**WHAT THE TASK REQUIRES**
Transcribe the text of every one of the records below line for line, without changing anything, and leave the pictures out of your answer.

**TASK DATA**
=== Section Start ===

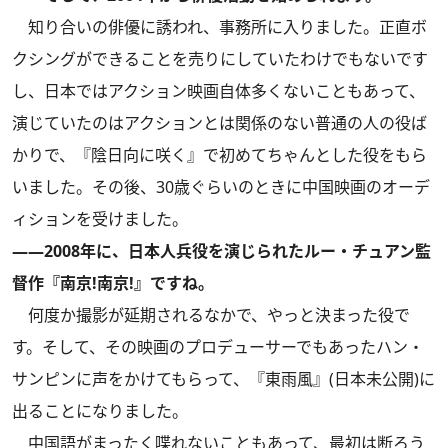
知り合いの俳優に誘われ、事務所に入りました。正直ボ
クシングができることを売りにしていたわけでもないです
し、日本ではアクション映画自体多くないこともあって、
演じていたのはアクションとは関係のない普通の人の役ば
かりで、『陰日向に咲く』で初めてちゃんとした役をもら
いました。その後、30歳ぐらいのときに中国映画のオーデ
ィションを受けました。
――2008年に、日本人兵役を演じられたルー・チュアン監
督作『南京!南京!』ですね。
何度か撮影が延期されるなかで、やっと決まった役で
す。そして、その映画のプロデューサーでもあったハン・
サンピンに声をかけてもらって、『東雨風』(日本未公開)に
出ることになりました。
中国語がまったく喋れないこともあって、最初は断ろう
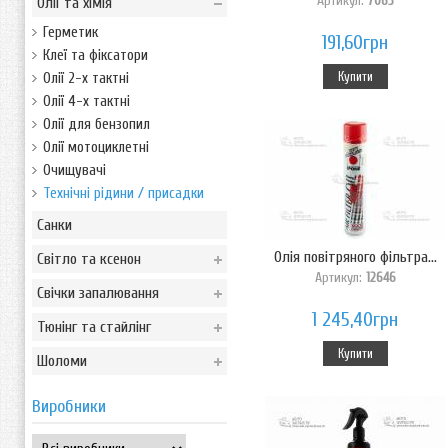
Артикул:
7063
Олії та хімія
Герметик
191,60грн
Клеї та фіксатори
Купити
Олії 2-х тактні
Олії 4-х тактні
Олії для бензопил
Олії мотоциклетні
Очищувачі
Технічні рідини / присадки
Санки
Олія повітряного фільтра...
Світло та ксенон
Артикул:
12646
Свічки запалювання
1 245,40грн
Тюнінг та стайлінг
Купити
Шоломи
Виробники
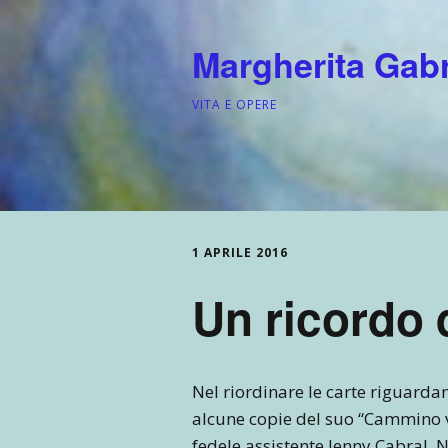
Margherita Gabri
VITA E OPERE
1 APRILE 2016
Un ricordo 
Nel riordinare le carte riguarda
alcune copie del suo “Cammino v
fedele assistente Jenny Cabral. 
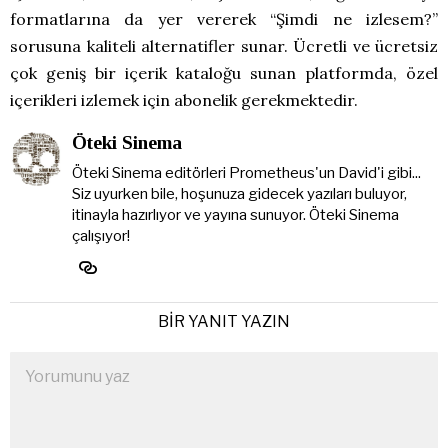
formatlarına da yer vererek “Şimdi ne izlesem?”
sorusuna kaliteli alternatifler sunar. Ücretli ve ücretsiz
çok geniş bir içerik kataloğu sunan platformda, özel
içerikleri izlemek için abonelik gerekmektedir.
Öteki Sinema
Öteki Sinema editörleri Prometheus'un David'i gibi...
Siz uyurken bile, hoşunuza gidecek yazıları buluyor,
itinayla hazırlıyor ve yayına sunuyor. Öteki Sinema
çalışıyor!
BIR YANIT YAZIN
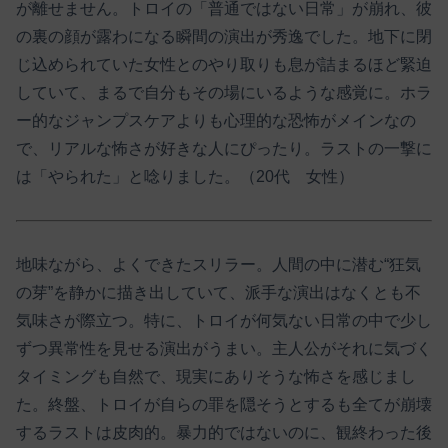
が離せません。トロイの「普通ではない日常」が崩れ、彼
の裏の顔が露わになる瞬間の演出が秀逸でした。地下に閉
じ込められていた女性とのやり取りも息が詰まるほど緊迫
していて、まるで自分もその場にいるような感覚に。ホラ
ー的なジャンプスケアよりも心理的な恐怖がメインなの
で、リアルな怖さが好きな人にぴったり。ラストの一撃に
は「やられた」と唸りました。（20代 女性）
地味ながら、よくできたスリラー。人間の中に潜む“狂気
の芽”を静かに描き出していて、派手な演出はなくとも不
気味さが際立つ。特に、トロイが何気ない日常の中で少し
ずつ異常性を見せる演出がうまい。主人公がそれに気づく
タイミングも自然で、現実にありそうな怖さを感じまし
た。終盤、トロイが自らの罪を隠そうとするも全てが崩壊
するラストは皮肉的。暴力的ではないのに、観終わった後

=== Section End ===

**OUTPUT FOR THIS EXERCISE**
知り合いの俳優に誘われ、事務所に入りました。正直ボ
クシングができることを売りにしていたわけでもないです
し、日本ではアクション映画自体多くないこともあって、
演じていたのはアクションとは関係のない普通の人の役ば
かりで、『陰日向に咲く』で初めてちゃんとした役をもら
いました。その後、30歳ぐらいのときに中国映画のオーデ
ィションを受けました。
――2008年に、日本人兵役を演じられたルー・チュアン監
督作『南京!南京!』ですね。
何度か撮影が延期されるなかで、やっと決まった役で
す。そして、その映画のプロデューサーでもあったハン・
サンピンに声をかけてもらって、『東雨風』(日本未公開)に
出ることになりました。
中国語がまったく喋れないこともあって、最初は断ろう
Артикул:
7063
Олії та хімія
Герметик
191,60грн
Клеї та фіксатори
Купити
Олії 2-х тактні
Олії 4-х тактні
Олії для бензопил
Олії мотоциклетні
Очищувачі
Технічні рідини / присадки
Санки
Олія повітряного фільтра...
Світло та ксенон
Артикул:
12646
Свічки запалювання
1 245,40грн
Тюнінг та стайлінг
Купити
Шоломи
Виробники
Margherita Gabri
VITA E OPERE
1 APRILE 2016
Un ricordo 
Nel riordinare le carte riguarda
alcune copie del suo “Cammino v
fedele assistente Jenny Cabral. 
formatlarına da yer vererek “Şimdi ne izlesem?”
sorusuna kaliteli alternatifler sunar. Ücretli ve ücretsiz
çok geniş bir içerik kataloğu sunan platformda, özel
içerikleri izlemek için abonelik gerekmektedir.
Öteki Sinema
Öteki Sinema editörleri Prometheus'un David'i gibi...
Siz uyurken bile, hoşunuza gidecek yazıları buluyor,
itinayla hazırlıyor ve yayına sunuyor. Öteki Sinema
çalışıyor!
BIR YANIT YAZIN
が離せません。トロイの「普通ではない日常」が崩れ、彼
の裏の顔が露わになる瞬間の演出が秀逸でした。地下に閉
じ込められていた女性とのやり取りも息が詰まるほど緊迫
していて、まるで自分もその場にいるような感覚に。ホラ
ー的なジャンプスケアよりも心理的な恐怖がメインなの
で、リアルな怖さが好きな人にぴったり。ラストの一撃に
は「やられた」と唸りました。（20代 女性）
地味ながら、よくできたスリラー。人間の中に潜む“狂気
の芽”を静かに描き出していて、派手な演出はなくとも不
気味さが際立つ。特に、トロイが何気ない日常の中で少し
ずつ異常性を見せる演出がうまい。主人公がそれに気づく
タイミングも自然で、現実にありそうな怖さを感じまし
た。終盤、トロイが自らの罪を隠そうとするも全てが崩壊
するラストは皮肉的。暴力的ではないのに、観終わった後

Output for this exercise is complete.